Dobrze, że w sprawę katastrofy smoleńskiej włącza się również społeczność międzynarodowa, bo kwestia wraku jest o tyle istotna, że to dowód w sprawie – mówiła w radiowej Jedynce posłanka Prawa i Sprawiedliwości Małgorzata Wypych.

W środę Zgromadzenie Parlamentarne Rady Europy wezwało Rosję do przekazania Polsce wraku samolotu Tu-154M, który rozbił się pod Smoleńskiem. Parlamentarzyści przegłosowali rezolucję w tej sprawie.

- Mam nadzieję, że nie zakończy się to tylko satysfakcją moralną. To jasny sygnał, że jednak w sprawie katastrofy smoleńskiej jest jeszcze wiele niewyjaśnionych kwestii. Dobrze, że włącza się w nie również społeczność międzynarodowa. Jest jasne, tak naprawdę dla wszystkich, że to dowód w sprawie. Tymczasem teraz, ten dowód jest po stronie rosyjskiej, która rzekomo cały czas prowadzi postępowanie przygotowawcze. Z tego, co wiemy, żadne działania nie są podejmowane przez prokuratorów – mówiła Małgorzata Wypych.

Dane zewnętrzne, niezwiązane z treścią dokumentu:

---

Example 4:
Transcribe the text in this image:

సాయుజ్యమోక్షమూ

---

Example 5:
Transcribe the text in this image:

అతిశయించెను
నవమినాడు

Posłanka PiS odniosła się także do mianowania przez prezydenta Andrzeja Dudę 27 nowych sędziów Sądu Najwyższego i tego, że Rzecznik Praw Obywatelskich Adam Bodnar skwitował nominacje, iż są one decyzją polityczną, bo prezydent nie czekał na orzeczenie Trybunału Sprawiedliwości Unii Europejskiej.

- Pytania, które zostały skierowane do Trybunału Europejskiego, dotyczyły wieku emerytalnego sędziów i wieku, w którym mogą przechodzić w stan spoczynku. Nie wiązały się z powołaniem sędziów SN – mówiła Małgorzata Wypych.